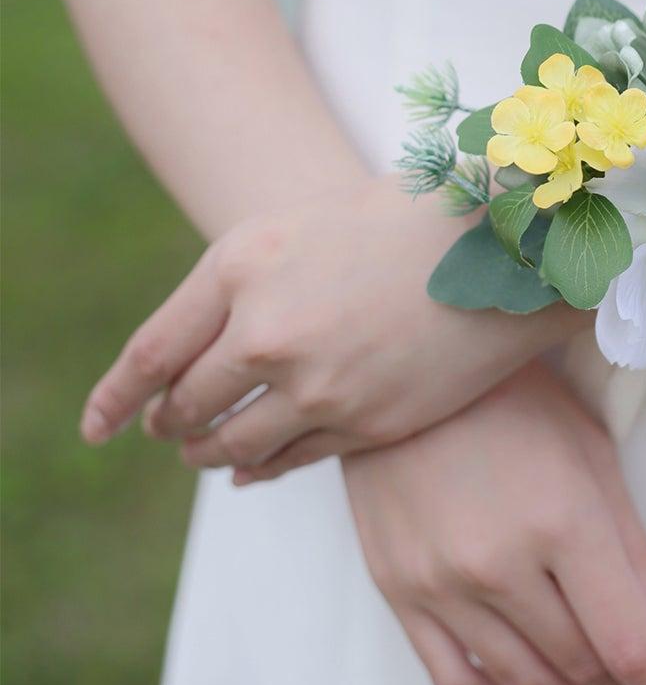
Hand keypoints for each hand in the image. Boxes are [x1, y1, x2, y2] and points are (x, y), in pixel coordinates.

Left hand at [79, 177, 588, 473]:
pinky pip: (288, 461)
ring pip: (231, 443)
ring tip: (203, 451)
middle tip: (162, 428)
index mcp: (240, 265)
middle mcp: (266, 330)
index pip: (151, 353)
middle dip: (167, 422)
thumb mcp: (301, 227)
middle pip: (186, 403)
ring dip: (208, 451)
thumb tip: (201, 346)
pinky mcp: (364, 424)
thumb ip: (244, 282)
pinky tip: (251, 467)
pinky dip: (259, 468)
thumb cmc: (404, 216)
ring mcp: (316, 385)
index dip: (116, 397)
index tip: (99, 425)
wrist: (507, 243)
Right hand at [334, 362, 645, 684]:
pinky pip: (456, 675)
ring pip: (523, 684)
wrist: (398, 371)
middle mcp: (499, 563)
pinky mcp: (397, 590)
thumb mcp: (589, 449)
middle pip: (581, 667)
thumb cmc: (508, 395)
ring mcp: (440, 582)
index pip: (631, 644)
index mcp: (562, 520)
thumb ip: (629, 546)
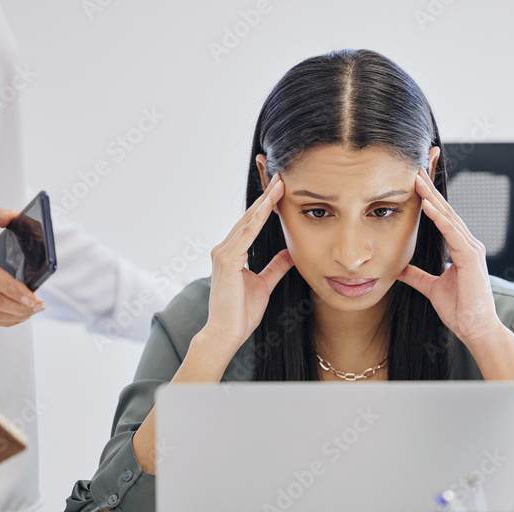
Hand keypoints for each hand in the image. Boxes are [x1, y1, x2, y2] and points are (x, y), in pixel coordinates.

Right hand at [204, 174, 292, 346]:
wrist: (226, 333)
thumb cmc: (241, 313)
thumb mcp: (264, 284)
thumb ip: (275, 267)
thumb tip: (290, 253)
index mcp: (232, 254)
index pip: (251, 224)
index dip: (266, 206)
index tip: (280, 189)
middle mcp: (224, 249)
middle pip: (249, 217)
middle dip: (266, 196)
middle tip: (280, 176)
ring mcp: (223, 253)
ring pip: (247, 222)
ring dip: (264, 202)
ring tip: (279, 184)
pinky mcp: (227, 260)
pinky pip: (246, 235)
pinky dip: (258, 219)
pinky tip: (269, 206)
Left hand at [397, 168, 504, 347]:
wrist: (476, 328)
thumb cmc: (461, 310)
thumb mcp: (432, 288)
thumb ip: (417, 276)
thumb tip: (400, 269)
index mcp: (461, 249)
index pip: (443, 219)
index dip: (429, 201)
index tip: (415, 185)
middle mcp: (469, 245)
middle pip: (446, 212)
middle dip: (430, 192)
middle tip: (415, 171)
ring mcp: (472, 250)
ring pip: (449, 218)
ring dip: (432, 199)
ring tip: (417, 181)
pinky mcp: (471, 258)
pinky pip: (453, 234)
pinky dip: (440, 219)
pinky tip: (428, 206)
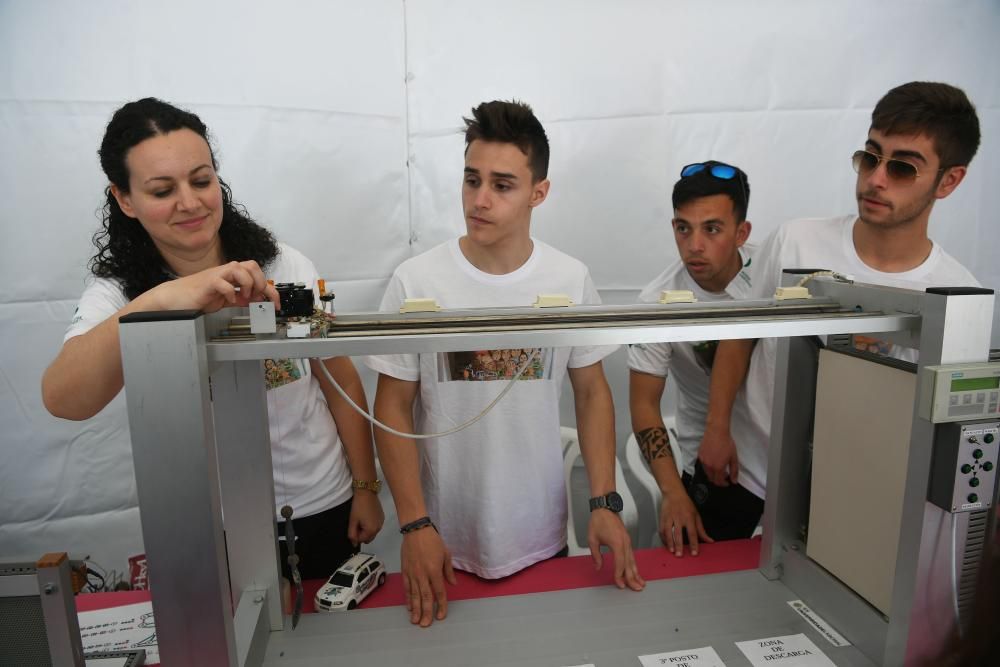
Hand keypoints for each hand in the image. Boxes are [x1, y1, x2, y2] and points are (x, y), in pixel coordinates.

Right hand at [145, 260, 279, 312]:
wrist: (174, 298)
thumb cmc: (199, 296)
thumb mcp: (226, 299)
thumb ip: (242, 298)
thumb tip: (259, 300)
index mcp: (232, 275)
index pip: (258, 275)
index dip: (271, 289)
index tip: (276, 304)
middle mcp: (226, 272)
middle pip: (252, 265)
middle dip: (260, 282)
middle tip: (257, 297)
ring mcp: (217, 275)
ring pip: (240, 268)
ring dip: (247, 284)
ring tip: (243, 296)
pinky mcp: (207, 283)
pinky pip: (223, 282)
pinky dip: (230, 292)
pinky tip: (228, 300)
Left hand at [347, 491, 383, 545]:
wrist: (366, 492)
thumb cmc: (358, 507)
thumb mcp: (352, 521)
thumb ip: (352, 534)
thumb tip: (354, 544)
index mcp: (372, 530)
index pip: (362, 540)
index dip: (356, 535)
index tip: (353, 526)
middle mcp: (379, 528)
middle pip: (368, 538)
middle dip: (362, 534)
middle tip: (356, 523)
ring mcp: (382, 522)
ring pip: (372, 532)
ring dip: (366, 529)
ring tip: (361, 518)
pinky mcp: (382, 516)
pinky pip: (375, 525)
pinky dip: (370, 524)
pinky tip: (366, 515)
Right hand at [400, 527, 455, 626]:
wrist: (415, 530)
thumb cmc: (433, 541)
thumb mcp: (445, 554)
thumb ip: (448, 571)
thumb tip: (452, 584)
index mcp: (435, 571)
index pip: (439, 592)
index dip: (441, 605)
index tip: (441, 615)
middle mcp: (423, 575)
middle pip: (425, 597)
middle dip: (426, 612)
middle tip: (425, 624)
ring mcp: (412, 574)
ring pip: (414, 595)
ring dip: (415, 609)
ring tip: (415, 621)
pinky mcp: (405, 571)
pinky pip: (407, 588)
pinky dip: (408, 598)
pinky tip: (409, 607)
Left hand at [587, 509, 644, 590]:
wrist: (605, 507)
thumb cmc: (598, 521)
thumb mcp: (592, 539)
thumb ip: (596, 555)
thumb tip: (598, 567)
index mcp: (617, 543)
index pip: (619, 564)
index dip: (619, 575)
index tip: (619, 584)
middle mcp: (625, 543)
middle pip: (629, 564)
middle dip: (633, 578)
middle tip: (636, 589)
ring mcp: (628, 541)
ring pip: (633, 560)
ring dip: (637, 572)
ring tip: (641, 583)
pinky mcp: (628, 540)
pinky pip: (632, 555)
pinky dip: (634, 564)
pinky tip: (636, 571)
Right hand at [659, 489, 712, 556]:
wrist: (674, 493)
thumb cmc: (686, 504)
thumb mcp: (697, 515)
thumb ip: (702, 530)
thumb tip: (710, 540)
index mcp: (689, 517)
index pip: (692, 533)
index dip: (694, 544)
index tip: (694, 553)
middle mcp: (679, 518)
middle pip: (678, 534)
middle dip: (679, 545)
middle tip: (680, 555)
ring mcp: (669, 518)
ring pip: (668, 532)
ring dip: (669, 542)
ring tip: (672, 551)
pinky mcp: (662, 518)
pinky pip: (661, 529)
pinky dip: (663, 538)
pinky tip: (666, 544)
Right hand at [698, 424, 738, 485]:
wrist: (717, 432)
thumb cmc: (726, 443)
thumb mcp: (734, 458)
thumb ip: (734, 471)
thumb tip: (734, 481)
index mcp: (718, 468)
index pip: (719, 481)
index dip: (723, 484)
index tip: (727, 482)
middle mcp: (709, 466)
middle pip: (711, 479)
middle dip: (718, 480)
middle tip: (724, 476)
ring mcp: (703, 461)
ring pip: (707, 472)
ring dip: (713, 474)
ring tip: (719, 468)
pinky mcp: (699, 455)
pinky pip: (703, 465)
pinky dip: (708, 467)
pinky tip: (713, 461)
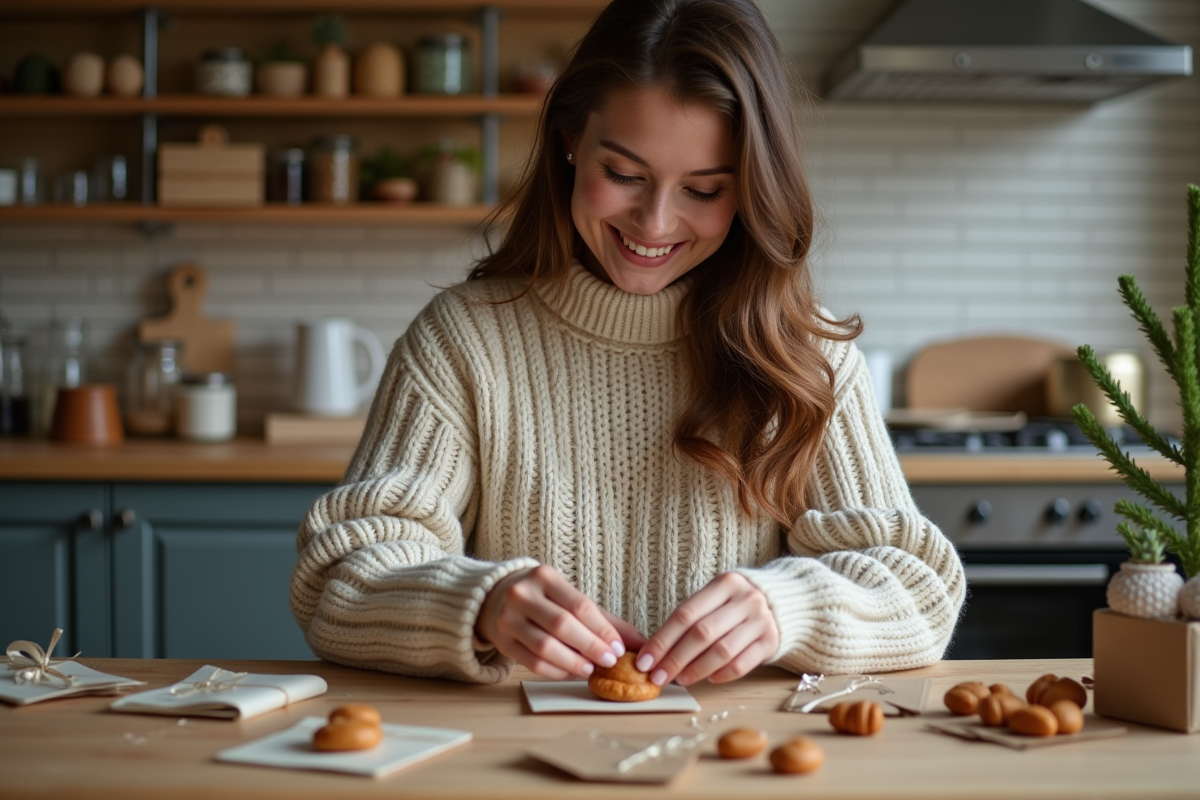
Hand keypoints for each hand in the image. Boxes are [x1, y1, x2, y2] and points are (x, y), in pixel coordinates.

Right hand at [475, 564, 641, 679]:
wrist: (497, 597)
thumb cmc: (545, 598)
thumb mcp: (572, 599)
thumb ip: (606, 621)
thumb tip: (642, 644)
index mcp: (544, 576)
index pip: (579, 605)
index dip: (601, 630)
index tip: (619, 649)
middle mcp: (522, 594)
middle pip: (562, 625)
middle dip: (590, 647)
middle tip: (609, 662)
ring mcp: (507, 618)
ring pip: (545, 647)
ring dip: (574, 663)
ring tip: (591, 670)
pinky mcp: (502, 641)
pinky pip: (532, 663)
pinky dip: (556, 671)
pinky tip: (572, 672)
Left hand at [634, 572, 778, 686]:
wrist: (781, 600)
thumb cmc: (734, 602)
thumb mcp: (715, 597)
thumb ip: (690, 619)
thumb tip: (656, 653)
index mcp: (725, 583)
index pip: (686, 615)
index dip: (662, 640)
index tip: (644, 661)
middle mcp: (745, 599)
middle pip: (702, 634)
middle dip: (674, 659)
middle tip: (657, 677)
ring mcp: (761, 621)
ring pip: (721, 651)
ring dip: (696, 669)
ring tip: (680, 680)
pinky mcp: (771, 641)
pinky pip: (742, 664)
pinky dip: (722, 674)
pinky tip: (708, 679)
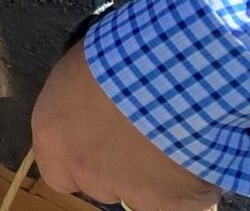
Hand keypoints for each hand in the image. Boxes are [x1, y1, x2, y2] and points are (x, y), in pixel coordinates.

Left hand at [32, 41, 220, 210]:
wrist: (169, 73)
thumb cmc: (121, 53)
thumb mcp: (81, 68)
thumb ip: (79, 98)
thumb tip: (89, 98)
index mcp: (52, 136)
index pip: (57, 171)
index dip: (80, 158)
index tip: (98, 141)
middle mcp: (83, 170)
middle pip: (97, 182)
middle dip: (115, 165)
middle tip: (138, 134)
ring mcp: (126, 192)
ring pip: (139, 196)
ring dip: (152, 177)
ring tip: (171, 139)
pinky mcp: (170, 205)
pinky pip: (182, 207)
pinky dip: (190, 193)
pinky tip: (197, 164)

▬▬▬▬▬▬▬▬▬▬

_TASK GOAL_
The answer must be the lines of the entries above, written out exactly from the first through the one with "pinky mcp: (397, 590)", and no pictures.

_TASK ANSWER_
Hand keypoints for each hand in the image. Boxes are [x1, y1, x2, y2] and points are (x, y), in pixel coordinates.

Left hand at [79, 177, 588, 473]:
pinky pip: (288, 461)
ring pip: (231, 443)
ring tip: (203, 451)
middle tip: (162, 428)
index mcp: (240, 265)
middle mcp: (266, 330)
index pip: (151, 353)
middle dip: (167, 422)
thumb mcp: (301, 227)
middle pip: (186, 403)
ring dip: (208, 451)
thumb tip: (201, 346)
pinky mcp: (364, 424)
thumb ip: (244, 282)
pinky tip: (251, 467)
pinky dip: (259, 468)
thumb cmc: (404, 216)
ring mcp: (316, 385)
index dip: (116, 397)
index tip: (99, 425)
wrist: (507, 243)
Right hand at [334, 362, 645, 684]:
pinky pip: (456, 675)
ring pip: (523, 684)
wrist: (398, 371)
middle mcp: (499, 563)
pinky mcp: (397, 590)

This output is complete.